(Stored items)
▼▼▼
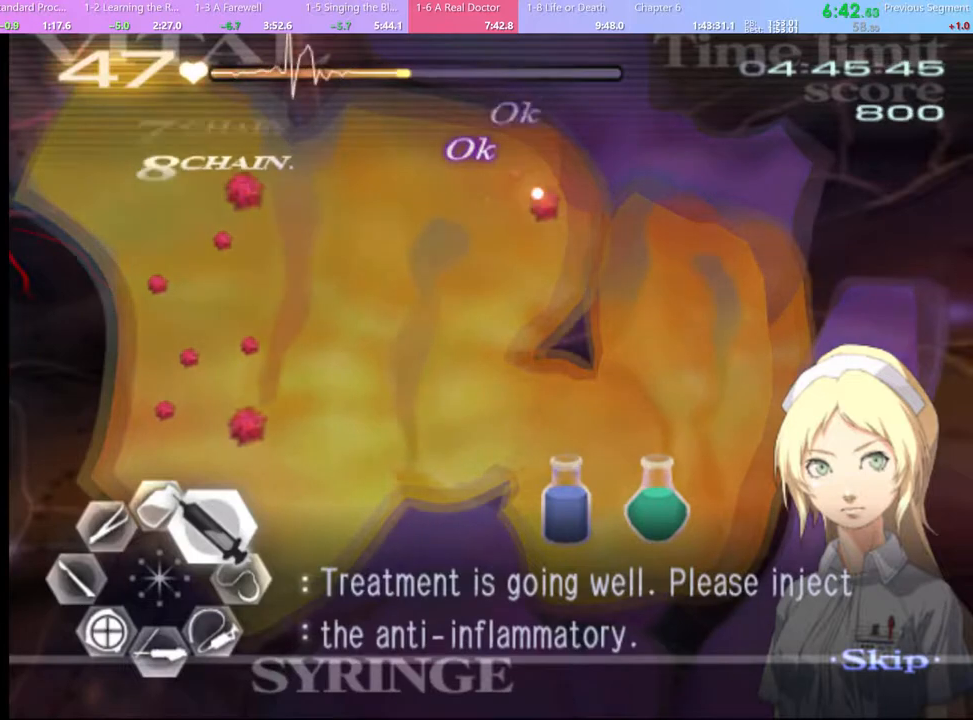
{"keys": ["d", "w"], "mouse": [], "events": [[33, "mouse_left", "down"], [333, "mouse_left", "up"]]}
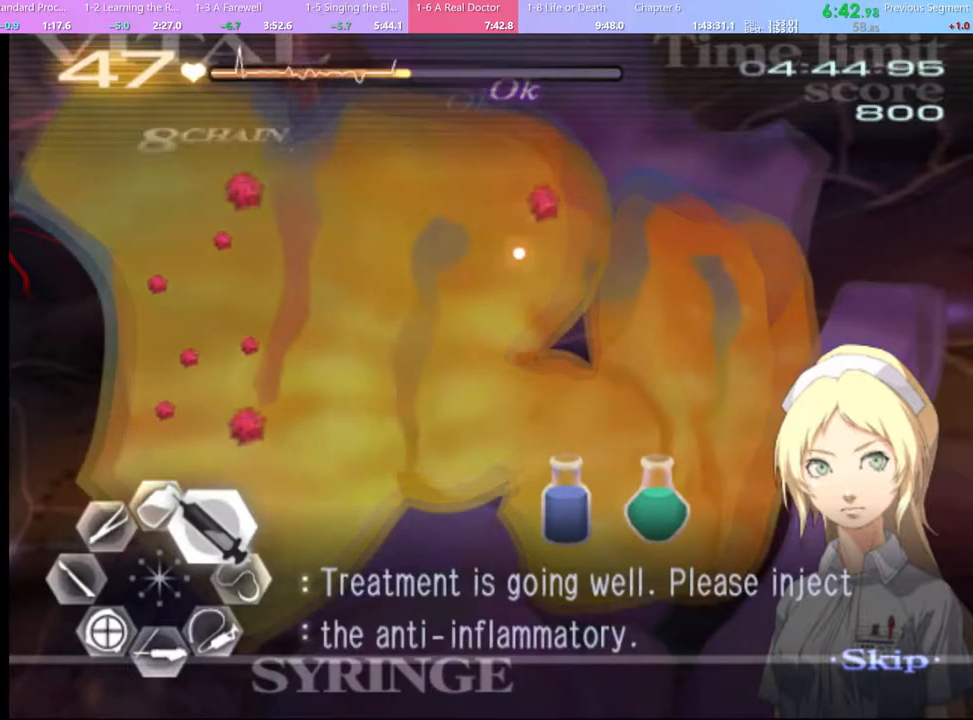
{"keys": ["d", "w"], "mouse": [], "events": [[300, "mouse_left", "down"], [467, "mouse_left", "up"]]}
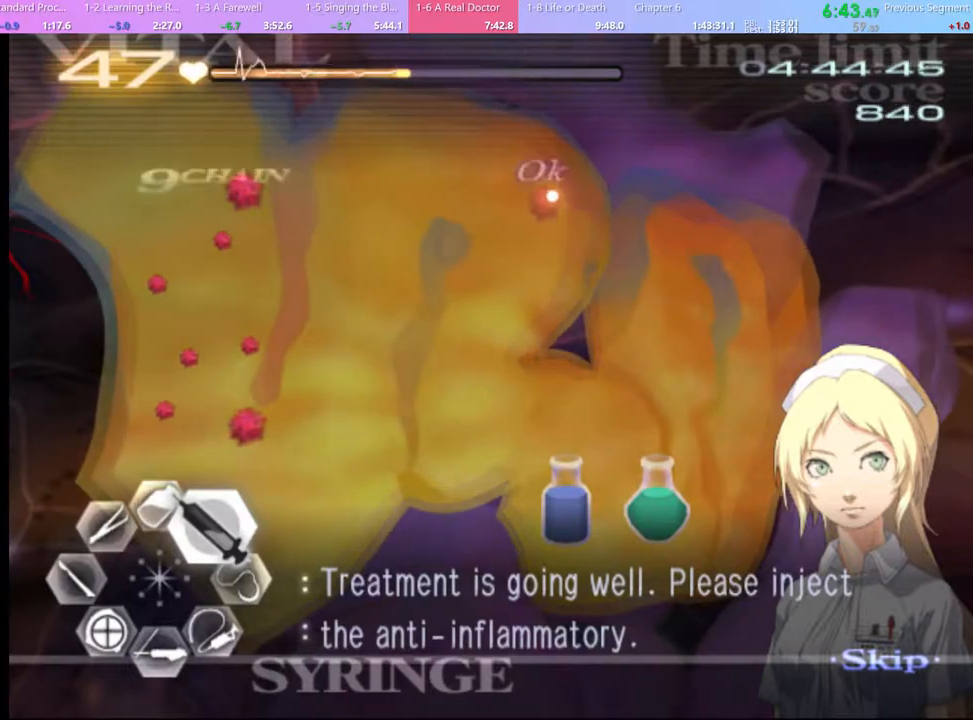
{"keys": ["d", "w"], "mouse": ["left"], "events": [[333, "mouse_left", "down"]]}
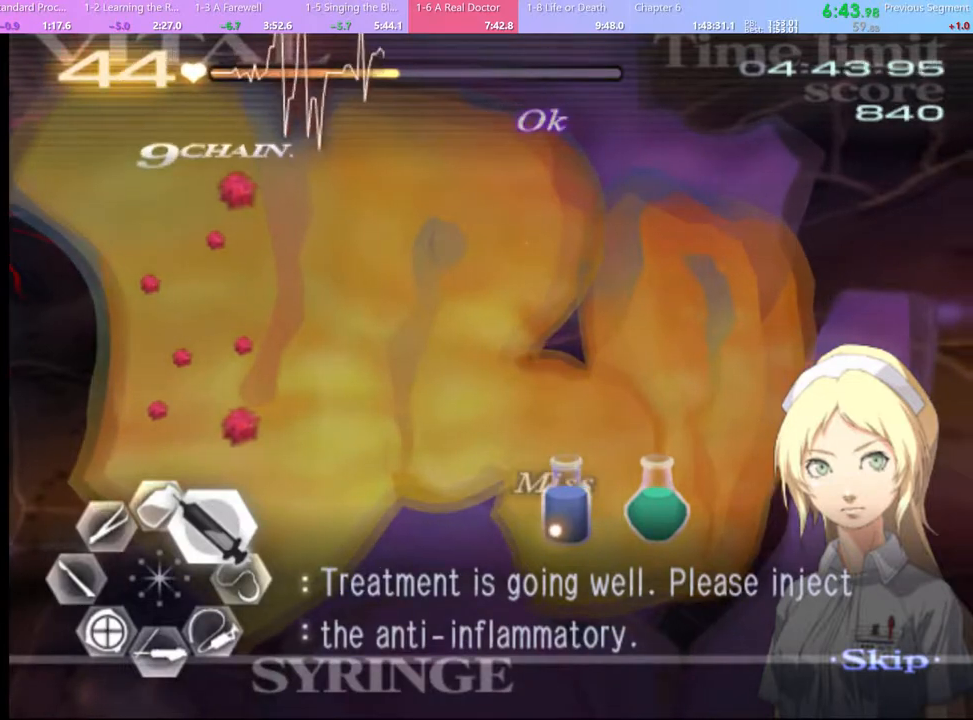
{"keys": ["d", "w"], "mouse": ["left"], "events": [[233, "mouse_left", "up"], [300, "mouse_left", "down"]]}
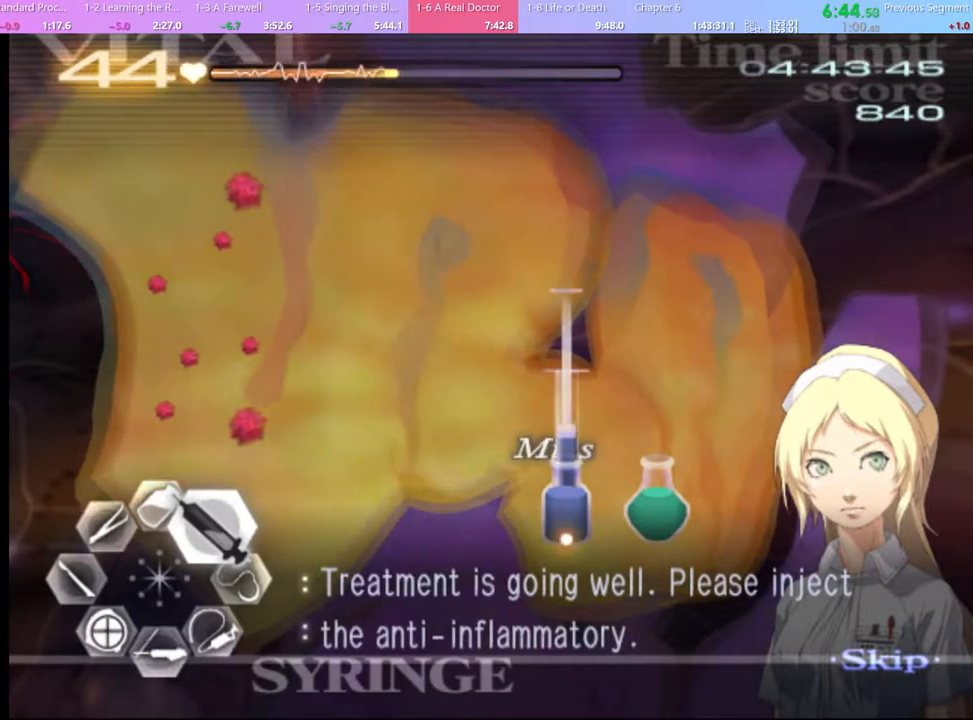
{"keys": ["d", "w"], "mouse": [], "events": [[233, "mouse_left", "up"]]}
▲▲▲
What the task asks. In your copy, exclude the pictures and repeat each entry above exactly.

Response to this task.
{"keys": ["d", "w"], "mouse": [], "events": [[33, "mouse_left", "down"], [333, "mouse_left", "up"]]}
{"keys": ["d", "w"], "mouse": [], "events": [[300, "mouse_left", "down"], [467, "mouse_left", "up"]]}
{"keys": ["d", "w"], "mouse": ["left"], "events": [[333, "mouse_left", "down"]]}
{"keys": ["d", "w"], "mouse": ["left"], "events": [[233, "mouse_left", "up"], [300, "mouse_left", "down"]]}
{"keys": ["d", "w"], "mouse": [], "events": [[233, "mouse_left", "up"]]}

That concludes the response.